Certificate expiration warnings are purely client-side. By providing details in regard to expired, about to expire, or not yet valid certificates, organizations can avoid costly certificate problems. Many times, expired certificates cause a loss of confidence in the trustworthiness of an organization or website. In addition, clients will face warning messages, and may prevent some services, such as image, video or other media to stop functioning.

The report is available in the SecurityCenter Feed, a comprehensive collection of dashboards, reports, assurance report cards and assets. The report can be easily located in the SecurityCenter Feed under the category Discovery & Detection.

The report requirements are:

  • SecurityCenter 5.0.2
  • Nessus 6.4.2
  • PVS 4.2.1

Tenable's SecurityCenter Continuous View (SecurityCenter CV) is the market-defining continuous network monitoring platform. SecurityCenter CV includes active vulnerability detection with Nessus and passive vulnerability detection with Passive Vulnerability Scanner (PVS). Using SecurityCenter CV, an organization will obtain the most comprehensive and integrated view of its network.
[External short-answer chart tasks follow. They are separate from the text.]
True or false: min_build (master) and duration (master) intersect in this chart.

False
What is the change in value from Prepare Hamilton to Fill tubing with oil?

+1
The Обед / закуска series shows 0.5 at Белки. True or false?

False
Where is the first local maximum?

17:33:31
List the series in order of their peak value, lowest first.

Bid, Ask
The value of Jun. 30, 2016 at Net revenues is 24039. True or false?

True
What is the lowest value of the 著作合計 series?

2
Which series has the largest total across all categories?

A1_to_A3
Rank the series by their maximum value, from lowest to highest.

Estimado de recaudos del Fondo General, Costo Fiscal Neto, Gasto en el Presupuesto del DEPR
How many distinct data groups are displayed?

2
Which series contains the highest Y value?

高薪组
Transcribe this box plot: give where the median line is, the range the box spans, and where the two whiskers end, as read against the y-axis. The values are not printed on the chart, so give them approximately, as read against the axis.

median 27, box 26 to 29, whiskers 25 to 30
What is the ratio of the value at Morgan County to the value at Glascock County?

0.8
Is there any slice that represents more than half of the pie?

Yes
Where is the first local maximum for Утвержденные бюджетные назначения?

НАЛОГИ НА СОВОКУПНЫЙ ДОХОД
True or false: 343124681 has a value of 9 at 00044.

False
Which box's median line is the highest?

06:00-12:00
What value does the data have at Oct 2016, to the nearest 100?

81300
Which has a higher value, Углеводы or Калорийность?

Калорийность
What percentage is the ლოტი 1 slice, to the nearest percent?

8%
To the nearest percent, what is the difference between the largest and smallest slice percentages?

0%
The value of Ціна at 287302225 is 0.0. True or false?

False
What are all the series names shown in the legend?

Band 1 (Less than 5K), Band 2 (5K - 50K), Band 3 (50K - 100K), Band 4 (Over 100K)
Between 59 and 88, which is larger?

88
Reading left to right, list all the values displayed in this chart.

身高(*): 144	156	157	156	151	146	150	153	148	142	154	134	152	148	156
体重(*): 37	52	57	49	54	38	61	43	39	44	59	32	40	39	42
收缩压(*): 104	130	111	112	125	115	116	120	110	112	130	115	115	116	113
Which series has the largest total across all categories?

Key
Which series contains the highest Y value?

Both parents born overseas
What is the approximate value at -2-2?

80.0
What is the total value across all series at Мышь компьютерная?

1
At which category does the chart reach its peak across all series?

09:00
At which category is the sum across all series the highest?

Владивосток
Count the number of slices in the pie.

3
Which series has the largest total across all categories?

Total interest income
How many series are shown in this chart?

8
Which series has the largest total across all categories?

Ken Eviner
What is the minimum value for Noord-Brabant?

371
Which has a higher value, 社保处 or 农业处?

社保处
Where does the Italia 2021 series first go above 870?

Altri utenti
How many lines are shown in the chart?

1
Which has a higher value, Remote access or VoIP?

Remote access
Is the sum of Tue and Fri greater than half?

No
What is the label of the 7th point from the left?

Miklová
The report contains the following Chapters:

  • Executive Summary - The Executive Summary chapter provides an overview that summarizes the longer, more detailed chapters that follow. The executive summary provides a series of components that readers can rapidly become acquainted with, and that cover the remaining chapters without having to read all the detailed information. The subsequent chapters provide in depth details on the hosts and SSL certificates found to be expired, soon to expire, or out of their validity period, through a series of table and matrix components.
  • Expired Certificates - The Expired Certificate chapter reports on SSL certificates that have been found to exist in the environment that have expired. Certificate expiry is essential in providing trust to end users. If certificate issues exist, uncertainty may cause clients to not trust the site. Devices or hosts with expired certificates may also suggest poor security practices are in place. This chapter provides results for both active and passive detection of expired certificates.
  • Certificates with Future Validity - When certificates are issued, they are defined to be valid from a specific date until a specific date (expiration date). This timeframe is the validity period. This table displays information on SSL certificates that have been found to exist within the environment, but are not yet within their validity period.
  • Certificates Expiring Soon - The Certificates Expiring Soon chapter provided a detailed report on hosts that have a certificate that will expire in the next 60 days or less. This timeframe is a configurable item that can be modified by editing the ssl_cert_exiry.nasl, and changing the look ahead to a value other than the default of 60. NASL is a scripting language designed for the Nessus security scanner. Prior to making any modification to any nasl, the analyst should understand how to correctly edit nasl scripts and make a backup of all files prior to making any edits.